======== INPUT RECORDS ========
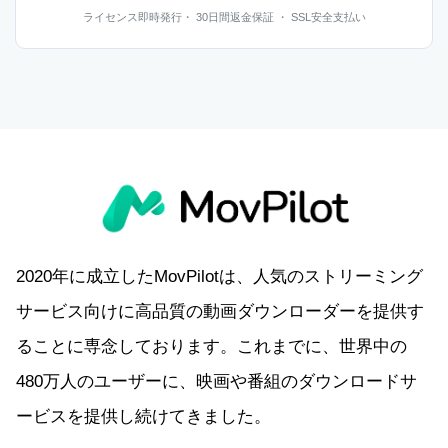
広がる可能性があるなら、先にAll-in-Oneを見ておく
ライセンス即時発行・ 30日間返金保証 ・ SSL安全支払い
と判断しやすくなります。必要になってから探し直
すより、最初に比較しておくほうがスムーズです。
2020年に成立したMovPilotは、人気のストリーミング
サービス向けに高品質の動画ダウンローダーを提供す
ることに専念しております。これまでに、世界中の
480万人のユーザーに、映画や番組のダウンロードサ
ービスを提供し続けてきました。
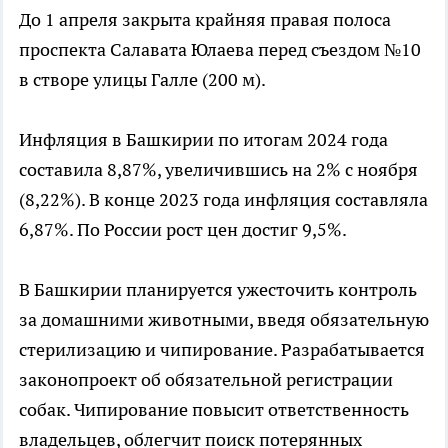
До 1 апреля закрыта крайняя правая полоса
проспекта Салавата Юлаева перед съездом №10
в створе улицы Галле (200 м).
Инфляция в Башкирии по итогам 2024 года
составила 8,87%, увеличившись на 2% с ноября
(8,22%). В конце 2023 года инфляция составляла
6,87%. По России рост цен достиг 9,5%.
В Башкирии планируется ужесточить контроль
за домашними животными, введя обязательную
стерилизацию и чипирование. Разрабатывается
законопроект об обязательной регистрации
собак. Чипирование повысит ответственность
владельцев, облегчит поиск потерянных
========
======== INPUT RECORDS ========
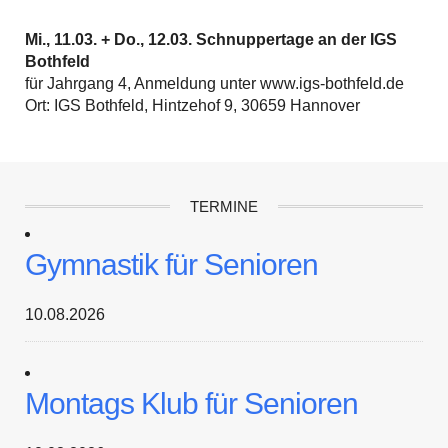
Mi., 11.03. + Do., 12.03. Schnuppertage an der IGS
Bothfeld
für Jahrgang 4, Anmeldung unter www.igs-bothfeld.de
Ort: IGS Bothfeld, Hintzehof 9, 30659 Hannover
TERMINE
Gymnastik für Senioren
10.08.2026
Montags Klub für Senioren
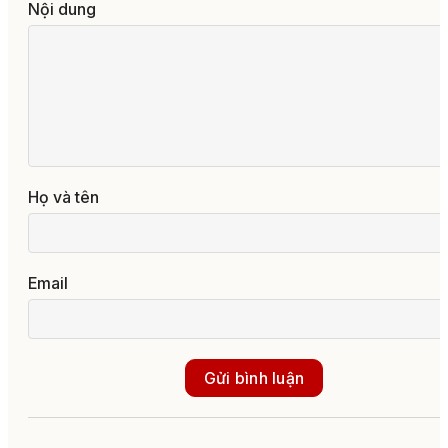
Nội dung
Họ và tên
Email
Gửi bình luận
========
#### [TO-DO ITEM]
Using the data above, retype exactly and only the lines from the one containing "サービス向けに高品質の動画ダウンローダーを提供す" up to and including the one containing "владельцев, облегчит поиск потерянных", with no pictures carried over.

#### [WRITTEN SOLUTION]
サービス向けに高品質の動画ダウンローダーを提供す
ることに専念しております。これまでに、世界中の
480万人のユーザーに、映画や番組のダウンロードサ
ービスを提供し続けてきました。
До 1 апреля закрыта крайняя правая полоса
проспекта Салавата Юлаева перед съездом №10
в створе улицы Галле (200 м).
Инфляция в Башкирии по итогам 2024 года
составила 8,87%, увеличившись на 2% с ноября
(8,22%). В конце 2023 года инфляция составляла
6,87%. По России рост цен достиг 9,5%.
В Башкирии планируется ужесточить контроль
за домашними животными, введя обязательную
стерилизацию и чипирование. Разрабатывается
законопроект об обязательной регистрации
собак. Чипирование повысит ответственность
владельцев, облегчит поиск потерянных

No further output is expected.